(Beginning of Information shown)
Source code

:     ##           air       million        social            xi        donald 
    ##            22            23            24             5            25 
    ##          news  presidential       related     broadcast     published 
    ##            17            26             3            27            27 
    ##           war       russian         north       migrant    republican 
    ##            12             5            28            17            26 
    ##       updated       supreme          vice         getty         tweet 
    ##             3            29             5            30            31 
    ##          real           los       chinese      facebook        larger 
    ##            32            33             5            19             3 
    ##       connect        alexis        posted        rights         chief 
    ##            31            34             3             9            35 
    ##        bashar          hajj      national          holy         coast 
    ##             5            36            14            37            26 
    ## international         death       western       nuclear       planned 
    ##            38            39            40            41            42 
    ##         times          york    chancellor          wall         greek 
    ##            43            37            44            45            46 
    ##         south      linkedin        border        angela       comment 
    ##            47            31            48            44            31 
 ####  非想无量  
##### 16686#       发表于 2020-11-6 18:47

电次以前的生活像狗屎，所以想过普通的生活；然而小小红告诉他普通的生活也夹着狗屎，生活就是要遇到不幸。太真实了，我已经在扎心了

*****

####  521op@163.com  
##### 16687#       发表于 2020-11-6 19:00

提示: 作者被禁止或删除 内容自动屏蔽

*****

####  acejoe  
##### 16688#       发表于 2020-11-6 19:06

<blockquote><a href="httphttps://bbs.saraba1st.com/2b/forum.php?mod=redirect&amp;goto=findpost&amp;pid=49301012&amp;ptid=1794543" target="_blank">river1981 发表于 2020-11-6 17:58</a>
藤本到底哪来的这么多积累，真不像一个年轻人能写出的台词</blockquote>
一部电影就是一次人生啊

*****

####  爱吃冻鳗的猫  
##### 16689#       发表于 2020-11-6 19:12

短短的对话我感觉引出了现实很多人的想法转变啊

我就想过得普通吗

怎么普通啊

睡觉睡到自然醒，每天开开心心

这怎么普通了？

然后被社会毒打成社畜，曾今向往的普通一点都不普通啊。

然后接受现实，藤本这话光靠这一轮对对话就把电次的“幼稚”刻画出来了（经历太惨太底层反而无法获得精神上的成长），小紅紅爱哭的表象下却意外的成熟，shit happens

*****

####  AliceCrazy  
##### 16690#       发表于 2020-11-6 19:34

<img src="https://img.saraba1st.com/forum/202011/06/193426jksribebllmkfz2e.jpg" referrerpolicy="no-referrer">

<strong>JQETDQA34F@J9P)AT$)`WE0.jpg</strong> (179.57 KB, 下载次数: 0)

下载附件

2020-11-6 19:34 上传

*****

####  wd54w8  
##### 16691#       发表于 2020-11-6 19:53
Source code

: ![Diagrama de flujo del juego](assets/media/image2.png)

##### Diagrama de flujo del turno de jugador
(End of Information shown)
- _Problem to solve_: Write out the listing above line for line, with every character, space and line break unchanged.

- _Finished task_:
Source code

:     ##           air       million        social            xi        donald 
    ##            22            23            24             5            25 
    ##          news  presidential       related     broadcast     published 
    ##            17            26             3            27            27 
    ##           war       russian         north       migrant    republican 
    ##            12             5            28            17            26 
    ##       updated       supreme          vice         getty         tweet 
    ##             3            29             5            30            31 
    ##          real           los       chinese      facebook        larger 
    ##            32            33             5            19             3 
    ##       connect        alexis        posted        rights         chief 
    ##            31            34             3             9            35 
    ##        bashar          hajj      national          holy         coast 
    ##             5            36            14            37            26 
    ## international         death       western       nuclear       planned 
    ##            38            39            40            41            42 
    ##         times          york    chancellor          wall         greek 
    ##            43            37            44            45            46 
    ##         south      linkedin        border        angela       comment 
    ##            47            31            48            44            31 
 ####  非想无量  
##### 16686#       发表于 2020-11-6 18:47

电次以前的生活像狗屎，所以想过普通的生活；然而小小红告诉他普通的生活也夹着狗屎，生活就是要遇到不幸。太真实了，我已经在扎心了

*****

####  521op@163.com  
##### 16687#       发表于 2020-11-6 19:00

提示: 作者被禁止或删除 内容自动屏蔽

*****

####  acejoe  
##### 16688#       发表于 2020-11-6 19:06

<blockquote><a href="httphttps://bbs.saraba1st.com/2b/forum.php?mod=redirect&amp;goto=findpost&amp;pid=49301012&amp;ptid=1794543" target="_blank">river1981 发表于 2020-11-6 17:58</a>
藤本到底哪来的这么多积累，真不像一个年轻人能写出的台词</blockquote>
一部电影就是一次人生啊

*****

####  爱吃冻鳗的猫  
##### 16689#       发表于 2020-11-6 19:12

短短的对话我感觉引出了现实很多人的想法转变啊

我就想过得普通吗

怎么普通啊

睡觉睡到自然醒，每天开开心心

这怎么普通了？

然后被社会毒打成社畜，曾今向往的普通一点都不普通啊。

然后接受现实，藤本这话光靠这一轮对对话就把电次的“幼稚”刻画出来了（经历太惨太底层反而无法获得精神上的成长），小紅紅爱哭的表象下却意外的成熟，shit happens

*****

####  AliceCrazy  
##### 16690#       发表于 2020-11-6 19:34

<img src="https://img.saraba1st.com/forum/202011/06/193426jksribebllmkfz2e.jpg" referrerpolicy="no-referrer">

<strong>JQETDQA34F@J9P)AT$)`WE0.jpg</strong> (179.57 KB, 下载次数: 0)

下载附件

2020-11-6 19:34 上传

*****

####  wd54w8  
##### 16691#       发表于 2020-11-6 19:53
Source code

: ![Diagrama de flujo del juego](assets/media/image2.png)

##### Diagrama de flujo del turno de jugador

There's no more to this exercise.